Chasselas is ideally served at between 11 and 13 degrees. Zippy young wines taste best when chilled, whilst more mature bottles can be enjoyed at a slightly warmer temperature of around 14 or 15 degrees. The crus from Western Switzerland should be poured into a medium-sized glass with a small bowl designed for white wine.

DNA profiling has revealed that this grape variety comes from the Lake Geneva region and probably the canton of Vaud to be more precise. Mention of Chasselas can be traced all the way back to the 14th century and it’s now an important part of the local culture in Vaud. The climate conditions in the cantons of Geneva and Valais and in the area around Lake Neuchâtel, Lake Biel and Lake Murten are also perfectly suited for this grape variety.

There is no other white wine with such close ties to Western Switzerland. It’s so much more than just a drink – it’s an expression of culture and a way of life. Outside of the region, the wine is popular amongst connoisseurs in the German-speaking part of Switzerland. As is the case with all Swiss wines, though, Chasselas has not really made a name for itself beyond the national borders. Only around 1% of all wine produced in Switzerland is exported.

Chasselas is an understated grape variety with subtle flavours. With its fairly neutral aroma and taste, the wine exhibits terroir, meaning it reflects the region in which it was grown and made to perfection. The grapes exhibit elegance, finesse and digestibility when pressed. Prime examples can be matured over the space of years or even decades as part of a special process.

There is no end of grapevine clones that are the result of mutations over so many years of cultivating this grape variety in Western Switzerland. These biotypes may have different skin colours, say, or their harvests may be more or less successful. The Chasselas World Conservatory has been around for years now with a view to preserving this diversity. Vineyards that are home to various Chasselas clones can be found in Lavaux and La Côte.

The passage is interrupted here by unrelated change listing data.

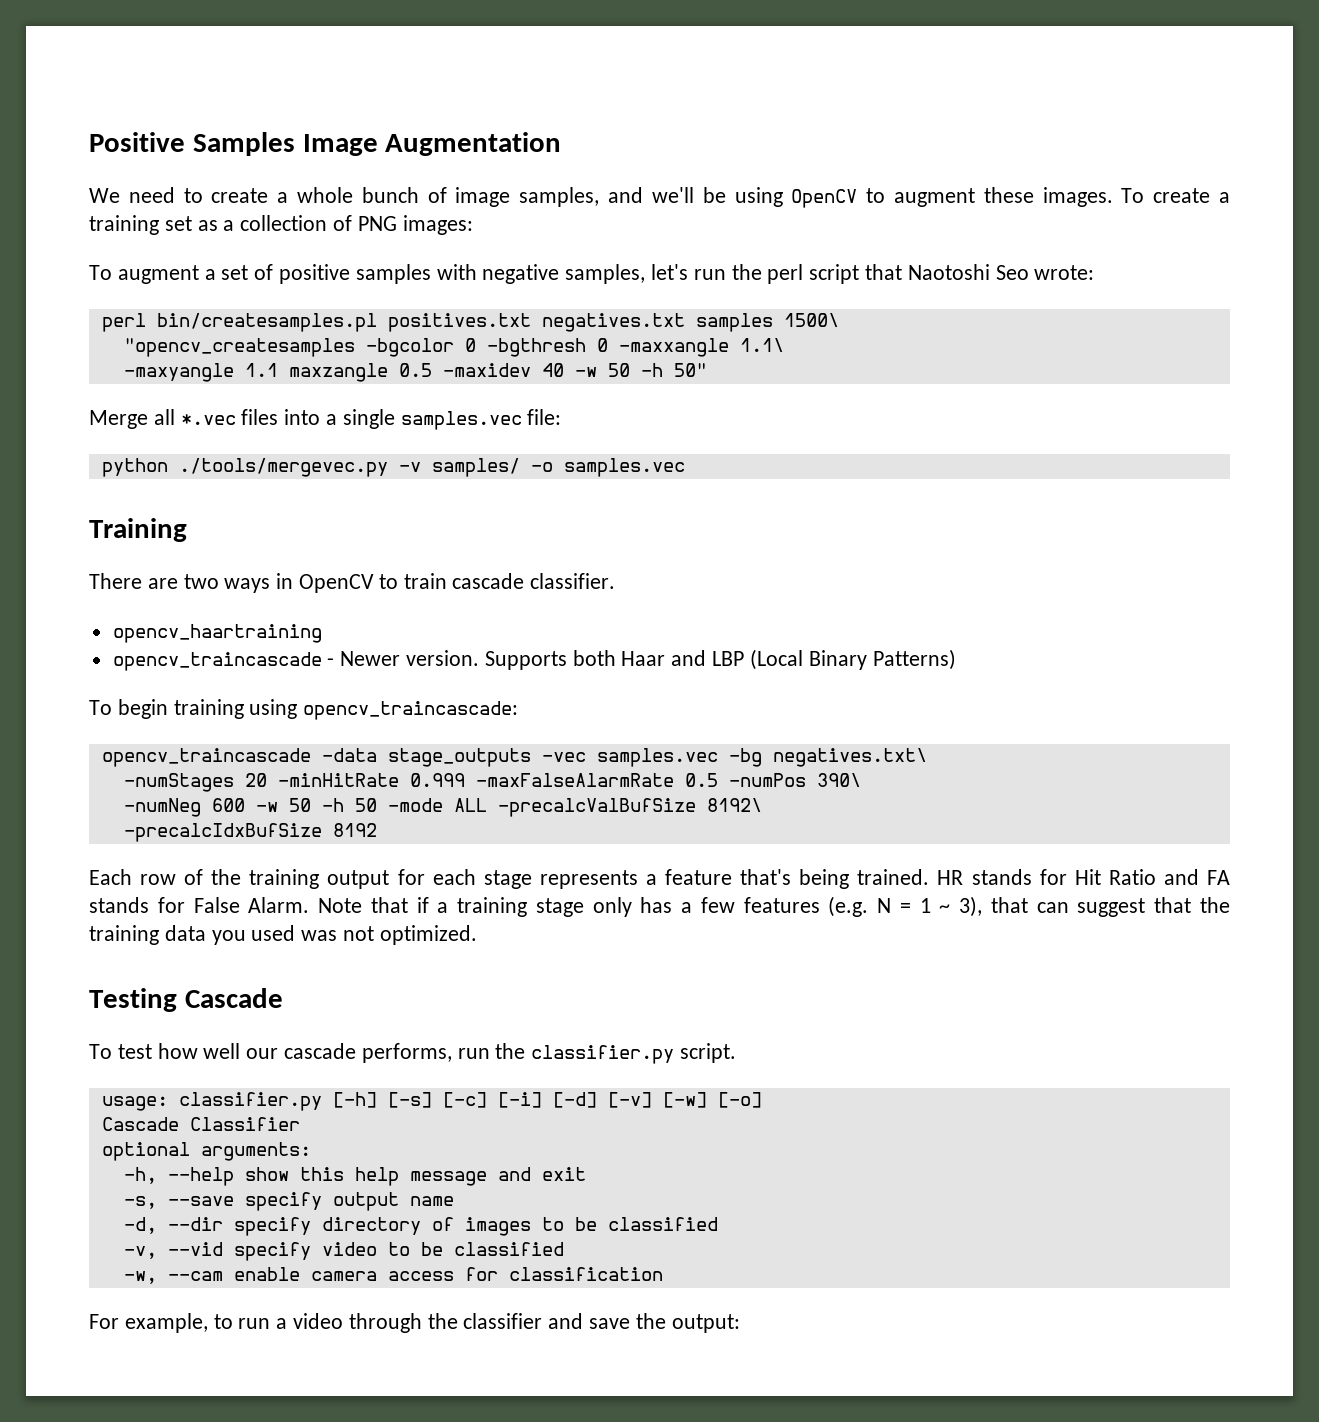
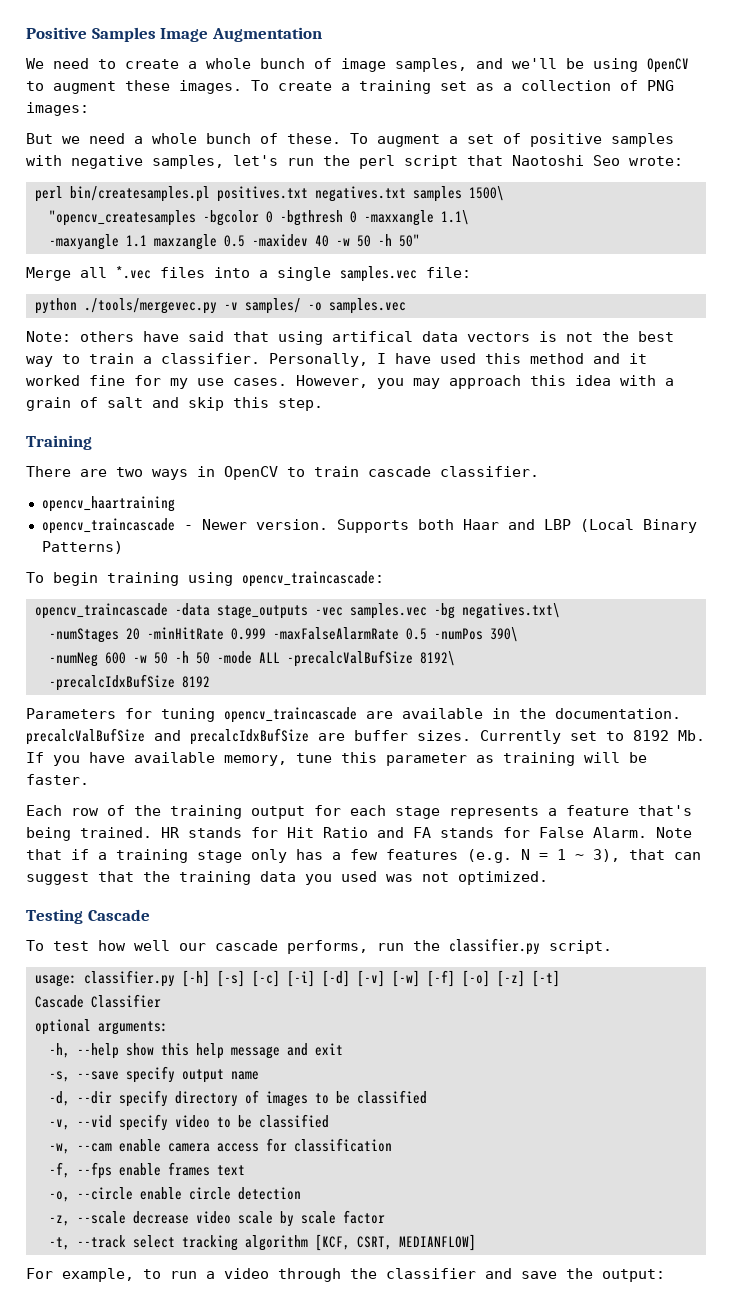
(473, 225) none -> [26,133,341,144] But we need a whole bunch of these.
(685, 467) none -> [26,331,674,345] [26,353,647,367] [26,375,674,389] [26,397,323,411] // Note: others have said that using artifical data vectors is not the best way to train a classifier. Personally, I have used this method and it worked fine for my use cases. However, you may approach this idea with a grain of salt and skip this step.
(377, 830) none -> [26,707,681,723] [26,728,705,745] [26,752,647,766] [26,774,89,785] // Parameters for tuning opencv_traincascade are available in the documentation. precalcValBufSize and precalcIdxBufSize are buffer sizes. Currently set to 8192 Mb. If you have available memory, tune this parameter as training will be faster.
(707, 1100) none -> [426,970,455,987] [-f]
(762, 1100) none -> [496,970,560,987] [-z] [-t]
(663, 1274) none -> [48,1162,245,1179] [48,1187,301,1202] [48,1210,385,1227] [48,1234,476,1251] // -f, --fps enable frames text // -o, --circle enable circle detection // -z, --scale decrease video scale by scale factor // -t, --track select tracking algorithm [KCF, CSRT, MEDIANFLOW]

Some winemakers rely on steel tanks for fermentation and ageing, whilst others stick to large wooden containers. Special oak barrels called barriques are even used on rare occasion. The choice of receptacle depends on the type of wine to be bottled up.

Chasselas wines are nice and versatile. In Western Switzerland or Valais (where Chasselas is called Fendant), they are the top choice of pairing for a fondue or raclette. Perch fillets are another classic accompaniment, but other freshwater fish like trout, char and pike go nicely with an elegant and complex Chasselas. This well-structured wine goes beautifully with veal and poultry too.

Most Chasselas white wines present excellent value for money. Having said that, it’s worth shelling out for a complex bottle with a heftier price tag from the most prestigious appellations in Vaud such as Dézaley and Saint-Saphorin in Lavaux and Féchy in La Côte. They can be matured to perfection for years provided that the bottles are stored in a cool, dark cellar where the temperature is kept constant.